Minnesota economists say the risks to state industries other than mining are real. A January 2018 state jobs report showed only 6,100 of the state's roughly 2.9 million nonfarm employees work in mining. Farming employs another 96,333 people. Many of those nearly 3 million non-mining workers could be at risk in a trade war, economists say.
Major U.S. steel suppliers and trading partners such as Brazil, South Korea and Japan will consider retaliation that makes it harder for U.S. businesses to sell abroad, said Robert Kudrle, an international trade specialist at the University of Minnesota. If Canada and Mexico eventually get swept into the mix, two of Minnesota's top export destinations will be hurt.
Sales to foreign buyers by Minnesota companies are significant. State businesses exported $21 billion worth of products in 2017, an 8 percent jump from the previous year, the Minnesota Department of Employment and Economic Development reported Tuesday. State exports in industry sectors that use steel and/or aluminum in their production processes included optic/medical instruments ($3.8 billion), machinery ($3.3 billion), electrical machinery ($2.8 billion), vehicles ($1.4 billion) and aircraft/spacecraft ($604 million).
Agriculture is by far Minnesota's most robust exporting sector. The state ranked fourth in the country with $7.1 billion in agricultural exports in 2016, according to the state's Department of Agriculture. China, Canada, Mexico and Japan are the top importers of Minnesota agricultural goods.
By comparison, the state's ore, slag and ash industry exported about $344 million in 2017. "The tariffs hurt everyone a little and help a few people a lot," Kudrle noted.
Su Ye, an economist with the Minnesota Department of Agriculture, said any retaliatory moves against state-produced soybeans, corn or pork will hurt.

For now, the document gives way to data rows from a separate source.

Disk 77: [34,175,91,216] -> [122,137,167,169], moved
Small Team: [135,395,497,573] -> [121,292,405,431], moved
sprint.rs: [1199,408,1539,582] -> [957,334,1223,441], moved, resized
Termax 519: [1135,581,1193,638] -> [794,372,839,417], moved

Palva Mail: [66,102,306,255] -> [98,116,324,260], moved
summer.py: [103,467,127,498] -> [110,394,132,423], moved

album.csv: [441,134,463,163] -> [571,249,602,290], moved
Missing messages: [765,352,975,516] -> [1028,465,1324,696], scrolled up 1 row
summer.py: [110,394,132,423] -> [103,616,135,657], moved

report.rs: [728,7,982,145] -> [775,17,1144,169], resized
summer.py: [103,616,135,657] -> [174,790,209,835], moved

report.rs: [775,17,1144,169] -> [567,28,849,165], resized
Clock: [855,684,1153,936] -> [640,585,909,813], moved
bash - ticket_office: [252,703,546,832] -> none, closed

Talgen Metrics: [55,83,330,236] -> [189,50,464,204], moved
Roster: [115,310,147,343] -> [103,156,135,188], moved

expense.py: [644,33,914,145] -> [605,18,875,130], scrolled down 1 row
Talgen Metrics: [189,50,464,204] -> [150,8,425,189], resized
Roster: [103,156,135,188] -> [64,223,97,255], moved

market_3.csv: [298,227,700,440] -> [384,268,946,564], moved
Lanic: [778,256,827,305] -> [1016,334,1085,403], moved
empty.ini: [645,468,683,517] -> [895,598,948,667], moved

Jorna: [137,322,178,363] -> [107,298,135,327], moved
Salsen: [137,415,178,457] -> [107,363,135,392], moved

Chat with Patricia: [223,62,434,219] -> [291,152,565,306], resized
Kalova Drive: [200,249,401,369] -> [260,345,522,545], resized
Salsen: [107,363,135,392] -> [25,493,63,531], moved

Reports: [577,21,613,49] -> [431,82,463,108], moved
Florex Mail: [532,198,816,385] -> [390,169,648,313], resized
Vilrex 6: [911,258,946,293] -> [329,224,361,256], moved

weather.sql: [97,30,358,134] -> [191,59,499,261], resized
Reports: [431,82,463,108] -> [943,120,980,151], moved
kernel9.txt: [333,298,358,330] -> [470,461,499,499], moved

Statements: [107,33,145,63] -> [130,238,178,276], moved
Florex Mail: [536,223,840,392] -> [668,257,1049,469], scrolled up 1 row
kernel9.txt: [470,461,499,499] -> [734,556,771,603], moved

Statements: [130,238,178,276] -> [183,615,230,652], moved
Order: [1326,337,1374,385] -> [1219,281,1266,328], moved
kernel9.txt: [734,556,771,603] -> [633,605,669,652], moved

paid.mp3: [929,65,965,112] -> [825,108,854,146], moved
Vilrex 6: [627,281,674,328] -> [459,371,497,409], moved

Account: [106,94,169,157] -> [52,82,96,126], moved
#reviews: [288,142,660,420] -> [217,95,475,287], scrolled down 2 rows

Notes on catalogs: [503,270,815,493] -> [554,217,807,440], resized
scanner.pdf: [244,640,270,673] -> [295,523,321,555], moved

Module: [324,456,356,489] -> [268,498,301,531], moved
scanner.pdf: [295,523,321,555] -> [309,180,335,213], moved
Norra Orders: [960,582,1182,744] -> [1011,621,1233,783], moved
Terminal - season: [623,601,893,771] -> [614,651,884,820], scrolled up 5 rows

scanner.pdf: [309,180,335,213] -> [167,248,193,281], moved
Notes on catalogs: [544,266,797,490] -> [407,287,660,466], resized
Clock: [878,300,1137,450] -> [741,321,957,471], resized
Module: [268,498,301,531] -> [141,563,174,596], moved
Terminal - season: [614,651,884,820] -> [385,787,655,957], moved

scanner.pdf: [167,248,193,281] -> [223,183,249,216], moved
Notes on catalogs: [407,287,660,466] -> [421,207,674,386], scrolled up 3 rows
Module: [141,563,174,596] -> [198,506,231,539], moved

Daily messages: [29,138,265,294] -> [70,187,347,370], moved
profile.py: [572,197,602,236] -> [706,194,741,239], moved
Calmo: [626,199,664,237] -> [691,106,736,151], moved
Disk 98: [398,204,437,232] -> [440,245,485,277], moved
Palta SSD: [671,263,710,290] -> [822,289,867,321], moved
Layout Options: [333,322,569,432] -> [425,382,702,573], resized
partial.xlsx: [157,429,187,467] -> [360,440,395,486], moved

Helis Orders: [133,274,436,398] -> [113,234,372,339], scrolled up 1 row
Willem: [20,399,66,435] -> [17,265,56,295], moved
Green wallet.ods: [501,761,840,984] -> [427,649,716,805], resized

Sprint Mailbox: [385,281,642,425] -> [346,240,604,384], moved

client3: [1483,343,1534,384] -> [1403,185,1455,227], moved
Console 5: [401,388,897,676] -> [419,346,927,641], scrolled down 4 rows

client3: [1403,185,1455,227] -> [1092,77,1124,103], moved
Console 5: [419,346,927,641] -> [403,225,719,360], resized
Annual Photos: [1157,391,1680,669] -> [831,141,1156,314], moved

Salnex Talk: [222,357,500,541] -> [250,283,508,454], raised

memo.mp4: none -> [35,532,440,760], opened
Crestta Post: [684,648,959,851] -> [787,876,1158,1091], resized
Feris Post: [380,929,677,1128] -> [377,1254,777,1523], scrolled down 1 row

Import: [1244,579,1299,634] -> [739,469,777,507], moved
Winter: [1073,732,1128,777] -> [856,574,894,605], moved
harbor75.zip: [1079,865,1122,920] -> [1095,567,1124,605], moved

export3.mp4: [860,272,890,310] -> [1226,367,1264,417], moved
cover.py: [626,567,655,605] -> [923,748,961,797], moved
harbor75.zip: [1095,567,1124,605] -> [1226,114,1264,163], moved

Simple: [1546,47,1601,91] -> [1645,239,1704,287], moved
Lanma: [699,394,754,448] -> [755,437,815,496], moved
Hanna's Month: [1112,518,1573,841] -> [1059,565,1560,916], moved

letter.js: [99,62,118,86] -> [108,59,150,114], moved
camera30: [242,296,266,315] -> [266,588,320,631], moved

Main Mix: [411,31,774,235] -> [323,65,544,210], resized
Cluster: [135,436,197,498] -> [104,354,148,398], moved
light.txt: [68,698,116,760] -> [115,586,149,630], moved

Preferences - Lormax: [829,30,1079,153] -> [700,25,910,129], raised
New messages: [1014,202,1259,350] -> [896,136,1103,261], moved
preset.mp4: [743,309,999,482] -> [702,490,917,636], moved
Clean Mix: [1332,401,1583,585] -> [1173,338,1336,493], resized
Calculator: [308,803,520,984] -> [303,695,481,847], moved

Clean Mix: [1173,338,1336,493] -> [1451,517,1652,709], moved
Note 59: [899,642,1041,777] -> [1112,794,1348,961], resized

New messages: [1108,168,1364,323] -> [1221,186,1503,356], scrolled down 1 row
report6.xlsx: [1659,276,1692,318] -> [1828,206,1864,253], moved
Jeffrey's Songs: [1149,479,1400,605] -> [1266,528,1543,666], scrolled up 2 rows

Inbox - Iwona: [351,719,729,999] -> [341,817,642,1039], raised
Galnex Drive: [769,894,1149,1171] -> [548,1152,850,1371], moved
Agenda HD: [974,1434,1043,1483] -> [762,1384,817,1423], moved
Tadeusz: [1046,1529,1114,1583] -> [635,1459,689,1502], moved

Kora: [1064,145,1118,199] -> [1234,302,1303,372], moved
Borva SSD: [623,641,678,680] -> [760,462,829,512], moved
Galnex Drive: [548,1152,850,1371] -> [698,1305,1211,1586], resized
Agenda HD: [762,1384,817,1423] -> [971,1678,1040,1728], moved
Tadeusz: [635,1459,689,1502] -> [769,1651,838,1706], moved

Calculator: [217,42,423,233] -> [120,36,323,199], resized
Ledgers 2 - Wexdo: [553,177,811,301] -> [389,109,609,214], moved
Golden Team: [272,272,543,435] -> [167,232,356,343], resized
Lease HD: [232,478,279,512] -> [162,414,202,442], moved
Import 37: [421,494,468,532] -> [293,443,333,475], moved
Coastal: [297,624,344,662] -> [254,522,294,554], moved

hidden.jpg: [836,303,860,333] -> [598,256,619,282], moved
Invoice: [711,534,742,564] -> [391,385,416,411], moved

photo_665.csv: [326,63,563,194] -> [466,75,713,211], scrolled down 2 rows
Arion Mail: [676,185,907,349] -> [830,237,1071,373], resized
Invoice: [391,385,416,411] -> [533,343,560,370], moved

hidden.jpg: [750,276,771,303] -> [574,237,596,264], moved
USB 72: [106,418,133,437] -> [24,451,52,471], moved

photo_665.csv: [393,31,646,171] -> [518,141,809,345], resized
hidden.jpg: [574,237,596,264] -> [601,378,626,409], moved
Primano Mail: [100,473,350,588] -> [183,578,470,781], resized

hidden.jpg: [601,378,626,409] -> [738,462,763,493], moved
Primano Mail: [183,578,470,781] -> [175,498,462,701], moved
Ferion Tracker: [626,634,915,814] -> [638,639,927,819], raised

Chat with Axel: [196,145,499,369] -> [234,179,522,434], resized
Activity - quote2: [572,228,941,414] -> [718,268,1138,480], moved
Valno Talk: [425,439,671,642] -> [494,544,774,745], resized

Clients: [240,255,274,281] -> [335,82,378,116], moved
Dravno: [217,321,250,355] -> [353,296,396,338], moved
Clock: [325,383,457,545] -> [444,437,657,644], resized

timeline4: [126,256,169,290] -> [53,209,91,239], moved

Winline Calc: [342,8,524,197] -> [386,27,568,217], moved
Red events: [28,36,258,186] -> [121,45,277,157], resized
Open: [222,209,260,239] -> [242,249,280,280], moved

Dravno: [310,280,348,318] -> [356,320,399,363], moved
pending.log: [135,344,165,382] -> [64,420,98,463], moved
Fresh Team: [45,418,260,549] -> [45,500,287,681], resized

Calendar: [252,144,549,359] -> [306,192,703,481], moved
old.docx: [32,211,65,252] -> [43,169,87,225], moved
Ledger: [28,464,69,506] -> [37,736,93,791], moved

China, which the Trump administration has punished for steel dumping, provides just 2 percent of U.S. steel imports, but purchases more than half Minnesota's soybean exports.
Chinese officials may be reluctant to interrupt those imports with tariffs, said Ye, because the country relies on U.S. soybeans as a dietary mainstay and would have to shut down some of its own soybean crushing plants if supplies run short.
Chinese restrictions on "pork variety meat" are more likely, said Iowa State University agricultural economist Dermot Hayes. "And they will also look at corn and sorghum."
Any of it can hurt, Hayes said, because with all commodities, "a 10 percent duty is life-changing."
"Other countries will step in to fill the void," he said. "In the commodity business, pennies matter."